_Exercise instructions_
Draw out every line with the word "Infiniti" from the listing below.

Dataset below:

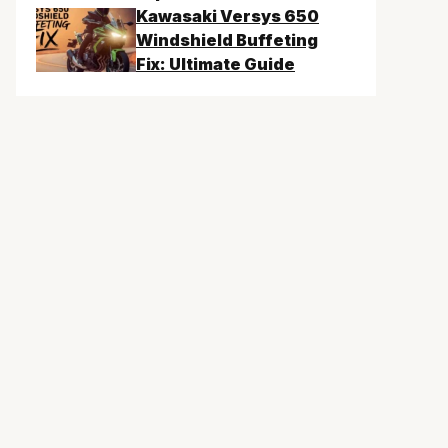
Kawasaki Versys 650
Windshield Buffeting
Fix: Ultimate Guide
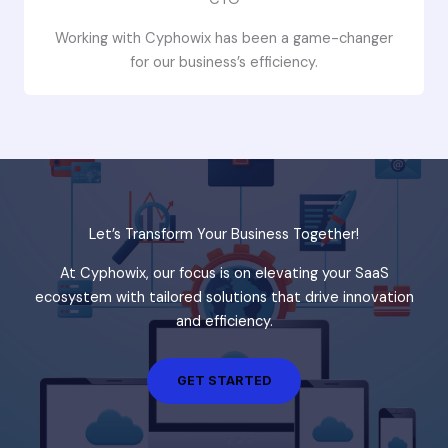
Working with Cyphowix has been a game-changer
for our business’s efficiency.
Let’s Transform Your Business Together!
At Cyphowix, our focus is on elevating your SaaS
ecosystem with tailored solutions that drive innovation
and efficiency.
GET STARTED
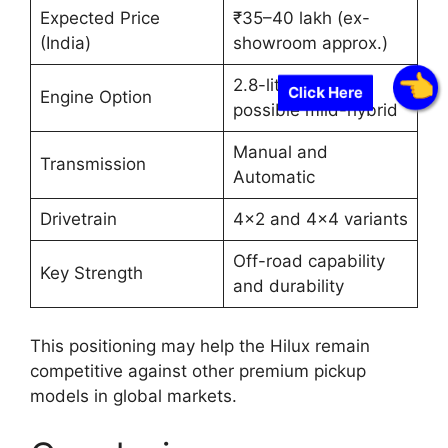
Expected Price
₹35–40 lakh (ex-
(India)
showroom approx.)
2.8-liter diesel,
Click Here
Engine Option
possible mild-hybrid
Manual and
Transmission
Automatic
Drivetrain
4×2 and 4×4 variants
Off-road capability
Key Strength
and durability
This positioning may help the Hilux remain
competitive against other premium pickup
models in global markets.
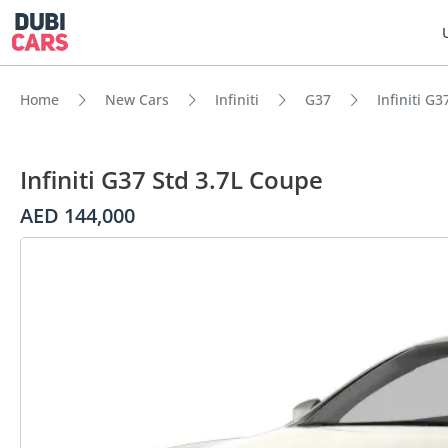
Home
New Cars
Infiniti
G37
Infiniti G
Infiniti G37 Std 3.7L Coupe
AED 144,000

End of Dataset.

_Answer_
Infiniti
Infiniti G
Infiniti G37 Std 3.7L Coupe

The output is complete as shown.